I understand that this is not the same experience for everyone but I came to the conclusion that the product is no longer suited to my personal needs and been developed to a point it is more of a distraction than anything else.
So what’s the new world?
After posing some questions on the forum and through some research I decided to satisfy my curiosity. I own a Marshall Silver Jubilee so I purchased a Torpedo Reload which would allow me to crank the Marshall and record at low volume. This would be used in conjunction with the Wall of Sound IR product from Two Notes for speaker emulation.
How did this compare to the Kemper?
Night and day! The sound was in your face, raw and more than anything I could feel the bounce from the strings and that tube amp\player relationship that I could never get from the Kemper. This was such a positive experience that I purchased a JVM too and started to record with that and WOW that was an experience. I started my search for an AFD100 and a JCM800 2203.
Then I noticed something I had not considered.
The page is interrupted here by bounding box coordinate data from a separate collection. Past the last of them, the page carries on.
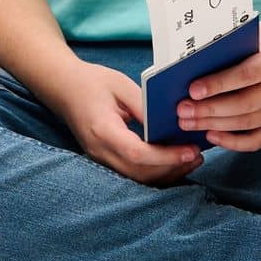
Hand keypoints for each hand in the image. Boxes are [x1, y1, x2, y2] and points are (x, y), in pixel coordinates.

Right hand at [48, 60, 204, 185]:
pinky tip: (172, 162)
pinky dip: (154, 171)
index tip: (190, 150)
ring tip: (191, 160)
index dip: (166, 157)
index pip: (138, 153)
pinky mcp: (104, 159)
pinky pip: (131, 173)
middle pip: (140, 173)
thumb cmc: (92, 81)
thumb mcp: (121, 85)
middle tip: (197, 155)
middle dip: (172, 169)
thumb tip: (170, 122)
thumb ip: (144, 106)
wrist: (63, 87)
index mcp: (103, 130)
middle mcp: (100, 151)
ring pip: (136, 178)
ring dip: (165, 174)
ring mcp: (100, 158)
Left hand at [176, 20, 260, 152]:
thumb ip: (230, 45)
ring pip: (247, 123)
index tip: (192, 91)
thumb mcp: (252, 35)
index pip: (246, 75)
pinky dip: (232, 142)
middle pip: (245, 104)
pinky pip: (256, 140)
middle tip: (183, 110)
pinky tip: (211, 135)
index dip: (218, 84)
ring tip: (189, 123)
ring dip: (215, 125)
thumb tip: (192, 60)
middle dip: (210, 109)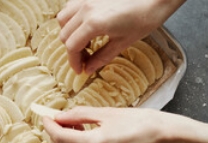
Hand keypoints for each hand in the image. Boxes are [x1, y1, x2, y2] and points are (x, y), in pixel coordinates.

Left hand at [43, 107, 207, 142]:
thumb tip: (60, 116)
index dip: (49, 126)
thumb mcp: (109, 113)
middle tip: (55, 120)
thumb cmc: (144, 122)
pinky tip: (85, 136)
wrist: (167, 139)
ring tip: (73, 125)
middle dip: (54, 136)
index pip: (61, 137)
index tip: (45, 116)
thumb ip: (81, 115)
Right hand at [57, 0, 186, 73]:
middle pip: (65, 34)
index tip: (79, 70)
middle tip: (85, 59)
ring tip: (85, 41)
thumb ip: (101, 57)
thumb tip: (88, 69)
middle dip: (72, 50)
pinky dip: (74, 18)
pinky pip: (72, 6)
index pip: (71, 47)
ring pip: (64, 18)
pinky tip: (87, 25)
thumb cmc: (144, 18)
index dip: (73, 62)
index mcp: (93, 23)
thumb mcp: (122, 43)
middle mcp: (86, 8)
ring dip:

Where the hell in my small studio can I store all these amps, I had cables all over the room, the heat increased, and the mess was awful with pedals under my feet. Not really considered how much the Kemper kept my space tidy……but its about sound quality not aesthetics I told myself.
Hello eBay!
So I had two weeks to decide if I wanted to keep the Reload, after 7 days I put my Kemper on eBay and set myself up in the new yet old world of recording. I was so committed it was out of my rack and in its original box ready to be shipped.
I spent the next few days getting my studio set up and tailoring my sounds with my new amps. I decided as I was 13 days into a 14 day return policy of the Reload I would test again to ensure I wasn’t making a mistake.
Is the new\old world that good?
Before the return period expired I record sections of a new song with the Silver Jubilee, JVM and then the Kemper and I was still adamant that there was such a tone difference that I had made the right decision. The JVM and Jubilee required zero EQ to sit in the outside of a LPF but the Kemper just needed so much EQ work to make space and remove the fizz. Then in the back of my mind I remember reading a lot about how people did not like MBritt profilers but the people defending said they are better at volume and for recording as that’s when they come alive.
Taking the advice of people with more experience than myself I loaded up every MBritt Marshall profile and completed a recording, leveled them out and bam! It was still terrible, no definition, too much bass and not cutting through the mix but not fizzy (this is personal taste and not a slight on Michaels good work). Now there is one thing I personally love about MBritt profiles that I feel sets him apart from other profilers and that is the lack of boost pedals in his profiles. His amp profiles sound like an amp, react like an amp and a host of other profilers seem to think the more gain added, the more boosting they put in front the more it will sound great but to me the more you boost the less of the actual amp I am hearing.
So whilst I was disappointed I was not defeated so I cracked open my OwnHammer IRs, added my trusty Marshall 4x12 to MBritts JCM800 and Silver Jubilee profiles and the thing sprung to life. Next to the JVM recordings it sounded fuller, less cutting through the mix but the difference in sound was more personal preference than quality. The more I recorded the more I really liked the MBritt profiles.